Girizgaha gerek yok.
Siyasette, ekonomide ve yargıda hangi soruların cevap aradığına bakalım.
Buradan; “nasıl bir atmosferdeyiz” diye basitleştireceğimiz sorunun cevabına ulaşalım.
İşte yanıtını “henüz” bilmediğimiz ama geleceğimizi etkileyecek ‘ortaya karışık’ soru listesi:
1- Ekrem İmamoğlu, belediye başkanları ve protestolarda tutuklanan öğrenciler ne zaman dışarı çıkacak?
2- CHP’nin miting ve protestolarının etkisi ne olacak?
3- Erken seçim talepleri nasıl karşılanacak?
4- Ekonomide nasıl bir dönem bizi bekliyor?
5- İmralı süreci nereye evrilecek?
6- Yeni anayasada ne amaçlanıyor?
7- Cumhurbaşkanı Erdoğan’ın hangi adımları yolda?
8- Turpun büyüğü ne?
9- Yemin krizi adı verilen, “Mustafa Kemal’in askerleriyiz” sloganıyla zihinlere kazınan süreçte, ihraç edilen teğmen ve komutanların açtıkları dava nasıl sonuçlanacak?
10- ABD-AB-Rusya üçgeninin yansımaları bize hangi şekilde etki edecek?
Final sorusu: Bir ay sonra bu soruların kaçı cevap bulmuş olur?
Bir esnaf hatırlattı
Boykot tartışması sürerken hem Cumhurbaşkanı Erdoğan’ın hem de kimi eski bakanların geçmişte nasıl boykot çağrıları yaptıkları yeterince hatırlatıldı.

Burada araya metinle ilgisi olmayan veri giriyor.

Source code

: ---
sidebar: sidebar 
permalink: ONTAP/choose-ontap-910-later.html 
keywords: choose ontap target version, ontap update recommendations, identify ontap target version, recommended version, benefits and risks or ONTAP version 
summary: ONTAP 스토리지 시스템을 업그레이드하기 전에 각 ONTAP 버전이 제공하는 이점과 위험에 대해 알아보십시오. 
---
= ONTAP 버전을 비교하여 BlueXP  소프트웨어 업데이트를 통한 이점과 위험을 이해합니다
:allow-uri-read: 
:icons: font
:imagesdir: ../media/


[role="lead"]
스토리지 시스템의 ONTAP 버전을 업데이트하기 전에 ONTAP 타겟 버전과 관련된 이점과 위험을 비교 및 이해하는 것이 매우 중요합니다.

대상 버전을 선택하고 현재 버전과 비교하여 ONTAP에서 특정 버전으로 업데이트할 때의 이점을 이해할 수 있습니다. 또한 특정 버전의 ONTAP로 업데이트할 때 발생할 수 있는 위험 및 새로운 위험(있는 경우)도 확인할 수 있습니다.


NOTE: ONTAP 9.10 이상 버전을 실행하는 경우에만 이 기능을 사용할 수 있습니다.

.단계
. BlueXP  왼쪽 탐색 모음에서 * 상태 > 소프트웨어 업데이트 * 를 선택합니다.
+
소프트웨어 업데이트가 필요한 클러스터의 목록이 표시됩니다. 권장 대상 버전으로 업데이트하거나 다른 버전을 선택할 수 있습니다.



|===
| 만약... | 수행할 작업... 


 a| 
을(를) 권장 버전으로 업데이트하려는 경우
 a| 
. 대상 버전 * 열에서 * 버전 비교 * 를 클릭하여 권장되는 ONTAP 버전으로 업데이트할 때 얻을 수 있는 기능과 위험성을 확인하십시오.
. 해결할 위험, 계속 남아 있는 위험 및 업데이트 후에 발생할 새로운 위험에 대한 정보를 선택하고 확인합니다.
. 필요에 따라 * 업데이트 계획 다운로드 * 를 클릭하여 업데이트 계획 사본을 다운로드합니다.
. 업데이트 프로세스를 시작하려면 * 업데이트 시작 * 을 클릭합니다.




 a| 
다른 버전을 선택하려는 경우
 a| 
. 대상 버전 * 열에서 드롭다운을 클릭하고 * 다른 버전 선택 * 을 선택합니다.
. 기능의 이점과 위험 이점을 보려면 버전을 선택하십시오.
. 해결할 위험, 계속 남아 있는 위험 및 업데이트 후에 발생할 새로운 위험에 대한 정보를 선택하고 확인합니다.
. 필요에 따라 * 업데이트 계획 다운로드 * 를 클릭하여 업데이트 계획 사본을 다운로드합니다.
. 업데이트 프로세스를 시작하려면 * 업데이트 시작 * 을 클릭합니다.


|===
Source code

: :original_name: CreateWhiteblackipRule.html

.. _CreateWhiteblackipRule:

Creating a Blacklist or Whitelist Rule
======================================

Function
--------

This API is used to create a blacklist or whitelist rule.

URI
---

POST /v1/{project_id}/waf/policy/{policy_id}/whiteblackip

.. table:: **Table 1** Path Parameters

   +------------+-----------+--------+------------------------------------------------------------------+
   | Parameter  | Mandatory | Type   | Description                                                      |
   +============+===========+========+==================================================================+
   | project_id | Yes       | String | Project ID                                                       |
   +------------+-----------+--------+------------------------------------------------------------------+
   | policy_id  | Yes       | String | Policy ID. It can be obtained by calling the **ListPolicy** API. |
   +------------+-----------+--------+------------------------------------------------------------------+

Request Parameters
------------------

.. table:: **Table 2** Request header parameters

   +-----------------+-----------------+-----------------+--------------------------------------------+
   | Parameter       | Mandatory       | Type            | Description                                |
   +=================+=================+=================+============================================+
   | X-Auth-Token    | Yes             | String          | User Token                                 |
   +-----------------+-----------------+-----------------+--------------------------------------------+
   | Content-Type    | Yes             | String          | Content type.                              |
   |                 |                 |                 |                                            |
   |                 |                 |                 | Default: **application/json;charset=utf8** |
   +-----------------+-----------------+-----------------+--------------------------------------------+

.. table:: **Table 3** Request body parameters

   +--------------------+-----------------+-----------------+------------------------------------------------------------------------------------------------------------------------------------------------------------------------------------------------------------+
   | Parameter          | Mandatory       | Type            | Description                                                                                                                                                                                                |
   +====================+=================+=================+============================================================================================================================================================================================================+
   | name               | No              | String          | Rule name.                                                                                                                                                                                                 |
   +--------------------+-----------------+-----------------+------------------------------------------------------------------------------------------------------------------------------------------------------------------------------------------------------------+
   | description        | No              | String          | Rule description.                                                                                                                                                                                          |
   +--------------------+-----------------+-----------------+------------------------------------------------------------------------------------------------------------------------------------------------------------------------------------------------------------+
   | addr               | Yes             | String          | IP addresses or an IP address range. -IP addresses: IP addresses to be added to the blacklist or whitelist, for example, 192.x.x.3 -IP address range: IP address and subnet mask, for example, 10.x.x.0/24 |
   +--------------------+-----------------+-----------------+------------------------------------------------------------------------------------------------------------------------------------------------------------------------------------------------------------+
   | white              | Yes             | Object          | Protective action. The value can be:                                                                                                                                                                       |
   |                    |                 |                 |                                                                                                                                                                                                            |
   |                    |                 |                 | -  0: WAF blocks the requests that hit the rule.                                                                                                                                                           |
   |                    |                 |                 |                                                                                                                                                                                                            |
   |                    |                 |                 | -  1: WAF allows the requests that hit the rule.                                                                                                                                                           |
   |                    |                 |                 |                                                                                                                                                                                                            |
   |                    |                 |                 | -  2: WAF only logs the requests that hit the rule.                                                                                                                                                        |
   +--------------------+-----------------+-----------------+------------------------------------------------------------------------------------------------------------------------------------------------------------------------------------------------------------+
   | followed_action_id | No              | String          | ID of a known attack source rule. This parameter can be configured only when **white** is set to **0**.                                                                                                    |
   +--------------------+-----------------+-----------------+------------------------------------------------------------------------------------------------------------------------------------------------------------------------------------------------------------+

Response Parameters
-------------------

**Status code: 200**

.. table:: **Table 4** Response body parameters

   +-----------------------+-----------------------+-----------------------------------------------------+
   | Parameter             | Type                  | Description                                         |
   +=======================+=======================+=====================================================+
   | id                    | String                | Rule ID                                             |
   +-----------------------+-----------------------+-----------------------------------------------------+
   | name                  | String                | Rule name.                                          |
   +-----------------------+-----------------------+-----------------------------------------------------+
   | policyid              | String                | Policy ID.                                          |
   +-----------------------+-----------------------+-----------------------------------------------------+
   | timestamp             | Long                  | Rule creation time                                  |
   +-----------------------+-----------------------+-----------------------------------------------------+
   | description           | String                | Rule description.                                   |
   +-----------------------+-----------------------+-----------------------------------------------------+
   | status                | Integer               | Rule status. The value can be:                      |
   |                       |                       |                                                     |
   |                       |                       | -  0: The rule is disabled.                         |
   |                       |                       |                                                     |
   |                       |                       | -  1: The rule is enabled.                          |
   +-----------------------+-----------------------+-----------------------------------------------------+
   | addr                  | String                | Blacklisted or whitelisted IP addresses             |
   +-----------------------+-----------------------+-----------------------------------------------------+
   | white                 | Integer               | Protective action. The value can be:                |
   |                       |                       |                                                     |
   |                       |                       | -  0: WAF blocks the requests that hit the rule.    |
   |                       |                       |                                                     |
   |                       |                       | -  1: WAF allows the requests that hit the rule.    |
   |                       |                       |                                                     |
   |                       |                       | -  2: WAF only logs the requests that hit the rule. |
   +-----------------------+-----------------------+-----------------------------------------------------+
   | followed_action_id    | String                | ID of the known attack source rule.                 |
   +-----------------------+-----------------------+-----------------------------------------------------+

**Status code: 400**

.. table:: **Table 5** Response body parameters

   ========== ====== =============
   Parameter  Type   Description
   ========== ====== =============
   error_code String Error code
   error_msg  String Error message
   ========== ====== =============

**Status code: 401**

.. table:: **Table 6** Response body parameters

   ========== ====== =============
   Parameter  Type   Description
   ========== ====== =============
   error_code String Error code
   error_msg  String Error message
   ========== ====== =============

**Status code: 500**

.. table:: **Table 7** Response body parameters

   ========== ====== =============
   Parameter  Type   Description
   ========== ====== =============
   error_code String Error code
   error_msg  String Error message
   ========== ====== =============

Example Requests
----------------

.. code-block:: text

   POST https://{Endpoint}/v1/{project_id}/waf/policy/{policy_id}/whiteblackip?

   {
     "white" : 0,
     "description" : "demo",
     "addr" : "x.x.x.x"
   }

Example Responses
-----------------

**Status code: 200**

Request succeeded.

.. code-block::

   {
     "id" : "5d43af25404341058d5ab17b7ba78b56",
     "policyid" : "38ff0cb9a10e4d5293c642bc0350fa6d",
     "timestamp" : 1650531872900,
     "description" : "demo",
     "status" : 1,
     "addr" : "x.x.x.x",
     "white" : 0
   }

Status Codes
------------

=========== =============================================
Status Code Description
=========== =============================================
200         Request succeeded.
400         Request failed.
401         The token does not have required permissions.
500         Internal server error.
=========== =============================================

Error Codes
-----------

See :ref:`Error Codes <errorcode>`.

Başka bir hatırlatmayı sosyal medya üzerinden mesaj gönderen bir esnafımız yaptı ve sordu:
“Pandemi döneminde virüs sanki hafta sonu bulaşmıyormuş gibi, marketleri hafta içi açık tutup hafta sonu kapattırdılar. Milli ve yerli birikimimiz olan marketimiz büyük zorluklar yaşadı, iflasın eşiğine geldi. Şimdi bir günden neler çıkarıyorlar, neler tartışıyorlar. Hatırlasınlar kendi yaptıklarını, yazın bunu”.
Ben aracıyım, beyan da burada, ayan da.
KÖŞENİN GÖZÜ
Ekrem İmamoğlu’nun tutuklanmadan önce yurt dışında yaptığı son konuşmalardan biri... Bugünlerde artık konuşmaya sıcak gündemin el vermediği mülteci meselesi üzerine de bir hatırlatma olsun.
İmamoğlu, 30’uncu yıl dönümünü kutlayan Avrupa Konseyi Yerel ve Bölgesel Yönetimler Kongresi’ne katılmak ve konuşma yapmak üzere Fransa’nın Strazburg kentine gitmişti.
Konuşmasında şöyle demişti: “Üzülerek söylemem gerekir ki, uluslararası dayanışma hususundaki ikircikli yaklaşımlar, bu kavrama olan inancı derinden sarsmaktadır. Bunun en somut örneklerinden birine, biz, Türkiye olarak yakından şahit olmaktayız. Düzensiz göç ve mülteci sorununun AB dışındaki ülkelere aktarılması ve Türkiye gibi, Avrupa sınırı dışındaki ülkelerde tutulmaya çalışılması, kalıcı bir politika haline gelmeye başlamıştır. Daha da açık ifade etmem gerekirse, ‘Bu konuda Türkiye duvar olsun. Oradan geçmesin de ne olursa olsun’ politikası hem Türkiye’ye hem de insani açıdan mültecilere büyük bir haksızlıktır.”
Alıntı bu kadar...
Bu sorunun çözümünü tekrar ne zaman konuşmaya başlayacağımız ise merak konusu.
KÖŞENİN SÖZÜ
“Ot tese ağız köymes (Ateş demekle ağız yanmaz.) - Türk Atasözü, Kaşgarlı Mahmud / Divân-ı Lügati’t Türk.